*** Records for this exercise ***

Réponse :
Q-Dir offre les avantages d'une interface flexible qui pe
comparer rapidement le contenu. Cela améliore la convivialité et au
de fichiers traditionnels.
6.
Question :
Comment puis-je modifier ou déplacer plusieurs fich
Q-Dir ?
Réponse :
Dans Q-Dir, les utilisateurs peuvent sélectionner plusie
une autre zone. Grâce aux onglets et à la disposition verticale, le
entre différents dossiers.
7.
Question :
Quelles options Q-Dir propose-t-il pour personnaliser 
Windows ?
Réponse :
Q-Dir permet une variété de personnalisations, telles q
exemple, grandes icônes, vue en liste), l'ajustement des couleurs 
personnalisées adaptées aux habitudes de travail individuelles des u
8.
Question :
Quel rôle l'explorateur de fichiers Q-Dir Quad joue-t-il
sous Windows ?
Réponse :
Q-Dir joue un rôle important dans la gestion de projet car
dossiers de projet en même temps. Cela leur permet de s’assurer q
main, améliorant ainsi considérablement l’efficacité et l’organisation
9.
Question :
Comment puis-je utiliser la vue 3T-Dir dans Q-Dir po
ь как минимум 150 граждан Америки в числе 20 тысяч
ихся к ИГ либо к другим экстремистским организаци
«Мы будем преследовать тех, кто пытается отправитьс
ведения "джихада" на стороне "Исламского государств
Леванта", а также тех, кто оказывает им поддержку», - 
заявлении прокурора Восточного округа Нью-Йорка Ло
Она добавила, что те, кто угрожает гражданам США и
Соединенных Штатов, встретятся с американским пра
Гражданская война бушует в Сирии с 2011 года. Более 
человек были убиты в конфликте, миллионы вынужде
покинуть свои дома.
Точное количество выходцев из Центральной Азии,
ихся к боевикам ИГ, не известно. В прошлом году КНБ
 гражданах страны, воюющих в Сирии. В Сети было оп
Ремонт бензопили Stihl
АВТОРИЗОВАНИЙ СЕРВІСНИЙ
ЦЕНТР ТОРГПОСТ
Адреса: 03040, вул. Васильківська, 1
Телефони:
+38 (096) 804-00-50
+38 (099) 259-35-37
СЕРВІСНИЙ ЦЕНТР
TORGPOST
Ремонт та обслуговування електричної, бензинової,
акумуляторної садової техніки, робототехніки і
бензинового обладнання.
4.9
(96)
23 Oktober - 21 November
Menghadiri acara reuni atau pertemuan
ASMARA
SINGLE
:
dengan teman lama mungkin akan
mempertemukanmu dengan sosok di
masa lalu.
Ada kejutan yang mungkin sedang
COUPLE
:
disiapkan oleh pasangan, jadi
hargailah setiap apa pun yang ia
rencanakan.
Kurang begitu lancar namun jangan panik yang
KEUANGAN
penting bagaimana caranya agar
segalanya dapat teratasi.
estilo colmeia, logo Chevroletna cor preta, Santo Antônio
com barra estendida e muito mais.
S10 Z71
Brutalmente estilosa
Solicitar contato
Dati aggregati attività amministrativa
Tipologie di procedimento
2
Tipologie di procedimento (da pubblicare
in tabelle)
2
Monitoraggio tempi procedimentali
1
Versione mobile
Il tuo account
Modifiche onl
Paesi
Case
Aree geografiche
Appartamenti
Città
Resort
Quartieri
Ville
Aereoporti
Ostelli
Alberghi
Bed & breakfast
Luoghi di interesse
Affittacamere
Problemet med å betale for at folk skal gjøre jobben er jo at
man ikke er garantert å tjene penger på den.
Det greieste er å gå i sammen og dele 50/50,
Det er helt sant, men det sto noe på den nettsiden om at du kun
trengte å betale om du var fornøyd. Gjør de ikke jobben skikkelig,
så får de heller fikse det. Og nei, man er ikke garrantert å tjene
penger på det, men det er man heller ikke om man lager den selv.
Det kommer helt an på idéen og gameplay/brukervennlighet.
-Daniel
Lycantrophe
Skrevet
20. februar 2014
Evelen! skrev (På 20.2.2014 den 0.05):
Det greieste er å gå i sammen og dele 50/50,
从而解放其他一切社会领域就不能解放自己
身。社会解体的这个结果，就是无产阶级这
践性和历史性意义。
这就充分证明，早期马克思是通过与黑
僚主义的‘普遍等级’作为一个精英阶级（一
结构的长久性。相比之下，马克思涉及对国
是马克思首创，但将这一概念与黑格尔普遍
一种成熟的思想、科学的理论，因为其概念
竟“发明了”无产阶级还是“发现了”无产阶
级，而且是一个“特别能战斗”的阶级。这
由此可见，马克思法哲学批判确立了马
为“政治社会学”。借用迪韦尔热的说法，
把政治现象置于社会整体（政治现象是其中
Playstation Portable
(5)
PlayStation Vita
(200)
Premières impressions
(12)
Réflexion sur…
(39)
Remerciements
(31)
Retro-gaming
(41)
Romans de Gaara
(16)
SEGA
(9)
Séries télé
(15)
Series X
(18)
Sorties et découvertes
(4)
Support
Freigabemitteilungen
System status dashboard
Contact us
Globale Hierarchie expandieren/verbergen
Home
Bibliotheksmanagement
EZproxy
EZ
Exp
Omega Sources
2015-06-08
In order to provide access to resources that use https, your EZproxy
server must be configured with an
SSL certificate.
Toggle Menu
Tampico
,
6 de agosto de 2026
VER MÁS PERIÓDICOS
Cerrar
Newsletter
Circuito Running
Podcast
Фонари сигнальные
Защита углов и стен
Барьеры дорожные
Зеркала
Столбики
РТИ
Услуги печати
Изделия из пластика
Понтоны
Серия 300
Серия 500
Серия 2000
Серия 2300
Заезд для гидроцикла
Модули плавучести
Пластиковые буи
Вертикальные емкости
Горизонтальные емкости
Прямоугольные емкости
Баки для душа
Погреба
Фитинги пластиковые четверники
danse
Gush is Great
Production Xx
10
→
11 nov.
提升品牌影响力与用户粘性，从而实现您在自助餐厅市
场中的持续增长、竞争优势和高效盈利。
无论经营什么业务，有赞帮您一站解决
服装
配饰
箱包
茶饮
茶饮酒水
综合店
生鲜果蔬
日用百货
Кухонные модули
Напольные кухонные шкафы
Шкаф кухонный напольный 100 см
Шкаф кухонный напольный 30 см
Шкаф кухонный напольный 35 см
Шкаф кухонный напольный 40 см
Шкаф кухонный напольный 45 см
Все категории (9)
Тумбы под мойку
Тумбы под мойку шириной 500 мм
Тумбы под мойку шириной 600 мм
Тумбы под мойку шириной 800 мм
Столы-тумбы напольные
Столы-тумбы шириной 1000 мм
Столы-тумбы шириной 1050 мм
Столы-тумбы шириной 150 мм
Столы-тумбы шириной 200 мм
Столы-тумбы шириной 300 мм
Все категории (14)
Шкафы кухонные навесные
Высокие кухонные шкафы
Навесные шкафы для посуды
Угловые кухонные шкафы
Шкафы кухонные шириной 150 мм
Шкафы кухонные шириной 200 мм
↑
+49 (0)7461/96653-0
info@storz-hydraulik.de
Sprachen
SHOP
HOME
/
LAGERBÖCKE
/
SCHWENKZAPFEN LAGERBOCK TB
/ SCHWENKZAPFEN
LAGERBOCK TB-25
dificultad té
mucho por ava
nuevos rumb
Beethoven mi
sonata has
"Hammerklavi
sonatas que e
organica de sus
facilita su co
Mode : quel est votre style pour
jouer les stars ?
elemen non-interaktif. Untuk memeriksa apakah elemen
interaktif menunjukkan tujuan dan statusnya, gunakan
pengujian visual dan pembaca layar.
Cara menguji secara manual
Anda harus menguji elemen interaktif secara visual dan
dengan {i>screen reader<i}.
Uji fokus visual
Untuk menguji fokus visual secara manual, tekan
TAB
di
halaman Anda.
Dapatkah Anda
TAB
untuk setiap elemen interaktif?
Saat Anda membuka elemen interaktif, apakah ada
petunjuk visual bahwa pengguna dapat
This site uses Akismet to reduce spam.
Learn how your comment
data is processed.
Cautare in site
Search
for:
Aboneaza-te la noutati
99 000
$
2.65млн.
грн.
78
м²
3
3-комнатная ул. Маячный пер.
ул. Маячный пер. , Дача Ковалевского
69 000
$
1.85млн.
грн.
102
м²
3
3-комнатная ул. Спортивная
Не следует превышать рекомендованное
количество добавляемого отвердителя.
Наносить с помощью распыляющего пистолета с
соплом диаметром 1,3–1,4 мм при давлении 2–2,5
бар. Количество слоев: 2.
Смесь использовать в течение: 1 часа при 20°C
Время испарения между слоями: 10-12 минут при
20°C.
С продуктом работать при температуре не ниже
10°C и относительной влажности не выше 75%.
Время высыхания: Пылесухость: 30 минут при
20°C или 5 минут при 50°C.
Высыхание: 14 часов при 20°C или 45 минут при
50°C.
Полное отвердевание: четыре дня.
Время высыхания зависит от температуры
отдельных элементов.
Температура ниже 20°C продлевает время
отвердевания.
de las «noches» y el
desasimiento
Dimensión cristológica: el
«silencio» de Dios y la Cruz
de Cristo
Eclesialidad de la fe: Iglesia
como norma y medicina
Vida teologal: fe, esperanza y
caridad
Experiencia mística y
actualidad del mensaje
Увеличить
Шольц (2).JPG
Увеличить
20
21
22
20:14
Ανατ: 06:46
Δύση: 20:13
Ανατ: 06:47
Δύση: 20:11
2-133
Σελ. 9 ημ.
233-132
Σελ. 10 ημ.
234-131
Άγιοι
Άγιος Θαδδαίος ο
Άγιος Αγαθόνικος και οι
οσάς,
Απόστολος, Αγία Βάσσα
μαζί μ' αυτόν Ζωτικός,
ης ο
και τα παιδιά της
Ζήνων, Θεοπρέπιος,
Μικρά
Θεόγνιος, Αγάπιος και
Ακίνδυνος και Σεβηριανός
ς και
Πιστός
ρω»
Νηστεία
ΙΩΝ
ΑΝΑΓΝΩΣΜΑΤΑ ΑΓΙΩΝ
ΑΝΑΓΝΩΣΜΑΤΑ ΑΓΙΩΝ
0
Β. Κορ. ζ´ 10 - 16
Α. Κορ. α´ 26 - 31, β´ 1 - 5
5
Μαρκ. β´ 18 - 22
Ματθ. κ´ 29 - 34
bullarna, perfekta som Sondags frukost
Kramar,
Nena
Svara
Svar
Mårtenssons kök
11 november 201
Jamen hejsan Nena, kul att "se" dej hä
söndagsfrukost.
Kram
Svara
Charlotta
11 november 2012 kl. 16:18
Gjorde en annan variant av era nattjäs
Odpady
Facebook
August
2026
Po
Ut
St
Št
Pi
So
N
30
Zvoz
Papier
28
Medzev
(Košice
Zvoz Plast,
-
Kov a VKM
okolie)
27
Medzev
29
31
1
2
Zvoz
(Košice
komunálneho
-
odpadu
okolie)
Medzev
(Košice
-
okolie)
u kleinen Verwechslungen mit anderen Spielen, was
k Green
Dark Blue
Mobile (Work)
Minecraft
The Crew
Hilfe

*** End of Records for this exercise ***

Begin with the line above that has "penting bagaimana caranya agar" and continue through the line that has "Det er helt", setting each one down exactly. Stop there.

penting bagaimana caranya agar
segalanya dapat teratasi.
estilo colmeia, logo Chevroletna cor preta, Santo Antônio
com barra estendida e muito mais.
S10 Z71
Brutalmente estilosa
Solicitar contato
Dati aggregati attività amministrativa
Tipologie di procedimento
2
Tipologie di procedimento (da pubblicare
in tabelle)
2
Monitoraggio tempi procedimentali
1
Versione mobile
Il tuo account
Modifiche onl
Paesi
Case
Aree geografiche
Appartamenti
Città
Resort
Quartieri
Ville
Aereoporti
Ostelli
Alberghi
Bed & breakfast
Luoghi di interesse
Affittacamere
Problemet med å betale for at folk skal gjøre jobben er jo at
man ikke er garantert å tjene penger på den.
Det greieste er å gå i sammen og dele 50/50,
Det er helt sant, men det sto noe på den nettsiden om at du kun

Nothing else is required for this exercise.